"It is false, sir!" answered the earl, gazing on him fixedly. "Whoever I am, I came not here as a spy."

"Do you mean to deny your name, my lord?" demanded Colonel Hotham.

"I mean to answer no questions, sir," said the earl, "but merely to give you the lie in your teeth, when you assert a falsehood. I stand upon your father's safe-conduct, and call him to witness that he gave it to me."

"The pass I tore was not in favour of the Earl of Beverley," replied the officer; "and that you are he will soon be proved, though I thought fit to call upon these men first. Ask Colonel Jackson to step hither," he continued, speaking to the guard, "and the two other gentlemen in the red room."
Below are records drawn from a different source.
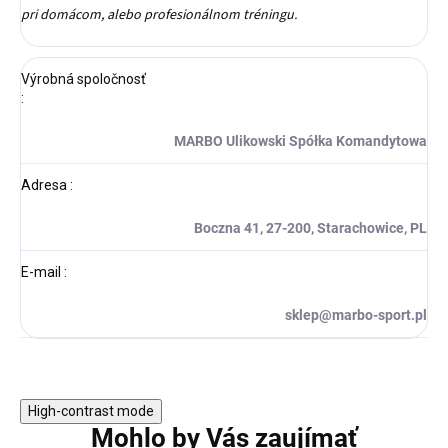
pri domácom, alebo profesionálnom tréningu.
Výrobná spoločnosť
:
MARBO Ulikowski Spółka Komandytowa
Adresa
:
Boczna 41, 27-200, Starachowice, PL
E-mail
:
sklep@marbo-sport.pl
High-contrast mode
Mohlo by Vás zaujímať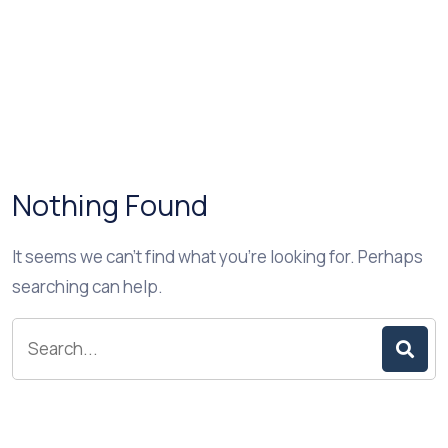
Nothing Found
It seems we can’t find what you’re looking for. Perhaps
searching can help.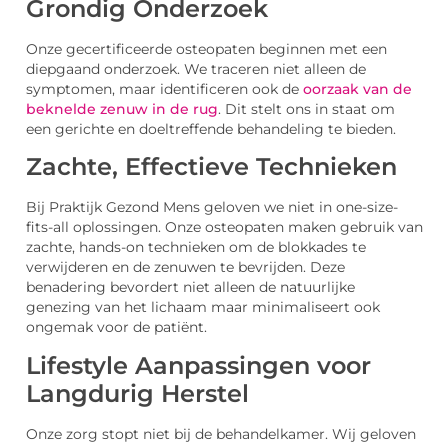
Grondig Onderzoek
Onze gecertificeerde osteopaten beginnen met een
diepgaand onderzoek. We traceren niet alleen de
symptomen, maar identificeren ook de
oorzaak van de
beknelde zenuw in de rug
. Dit stelt ons in staat om
een gerichte en doeltreffende behandeling te bieden.
Zachte, Effectieve Technieken
Bij Praktijk Gezond Mens geloven we niet in one-size-
fits-all oplossingen. Onze osteopaten maken gebruik van
zachte, hands-on technieken om de blokkades te
verwijderen en de zenuwen te bevrijden. Deze
benadering bevordert niet alleen de natuurlijke
genezing van het lichaam maar minimaliseert ook
ongemak voor de patiënt.
Lifestyle Aanpassingen voor
Langdurig Herstel
Onze zorg stopt niet bij de behandelkamer. Wij geloven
The name he mentioned was familiar to the ear of Lord Beverley, who remembered that Colonel Jackson was in the hall where he had had his first interview with Sir John Hotham, but, owing to the disguise which he had assumed, had not recognised him on that occasion. He could little hope, however, that the parliamentary officer would fail to do so now, when his attention was particularly drawn to the examination, and the matter was but too soon decided. Three gentlemen were one by one introduced into the room, and told to examine the earl and state who he was; and each, though with apparent reluctance, pronounced the words, "Lord Beverley."

"The case is clear, gentlemen," said Colonel Hotham. "The Earl of Beverley, under a feigned name and with an invalid pass, has introduced himself into this garrison. It is for you to say, whether, under these circumstances, he is or is not a spy, and subject to the invariable law of such cases."
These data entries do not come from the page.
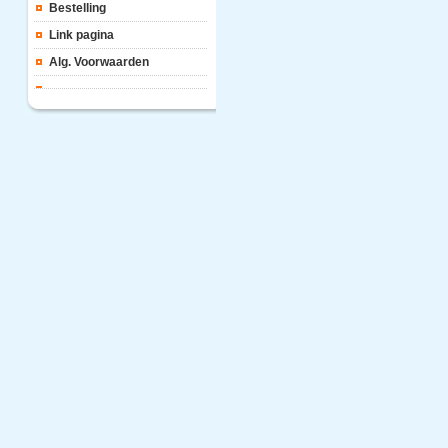
Bestelling
Link pagina
Alg. Voorwaarden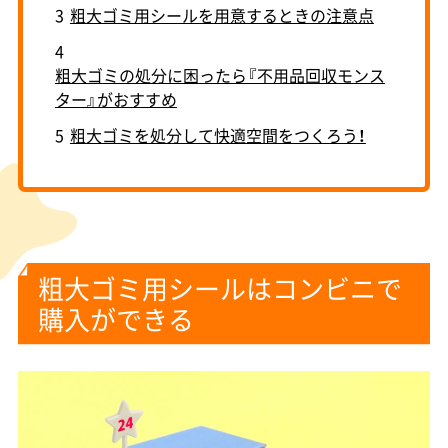
3
粗大ゴミ用シールを用意するときの注意点
4
粗大ゴミの処分に困ったら『不用品回収モンス
ター』がおすすめ
5
粗大ゴミを処分して快適空間をつくろう！
粗大ゴミ用シールはコンビニで
購入ができる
"Remembering always," rejoined the earl, "that you have no proof that the safe-conduct was invalid, Colonel Hotham having torn it, so that it has never been beneath your eyes; and not forgetting that, even supposing this to be a lawfully-constituted court-martial--which I deny, he having no authority to summon one--he has refused to call the only witness I judged necessary to my defence."

He spoke calmly and firmly, with his cheek perhaps a shade paler than it usually was, but with no other visible sign of emotion, while the countenance of Colonel Hotham, on whom his eyes were fixed, worked with many mingled passions which resisted control.

"This is all vain and foolish!" cried the latter; "I will tell the earl that I have authority, which I should not scruple to exercise, to put him to death at once, but that I have thought it better to give him the chance of this investigation."

"Young man," said the military preacher, addressing Hotham in a solemn tone, "if you give a man in bonds a chance, it should be a fair one. Such has not been afforded the prisoner. Why did you tear the paper? Why do you now refuse to confront him with the witness he calls?--and if that witness be too ill, why not wait till he be well, as he requires? Why not, if not to doom him to death at your pleasure? I will go no farther in this--I wash my hands of this blood."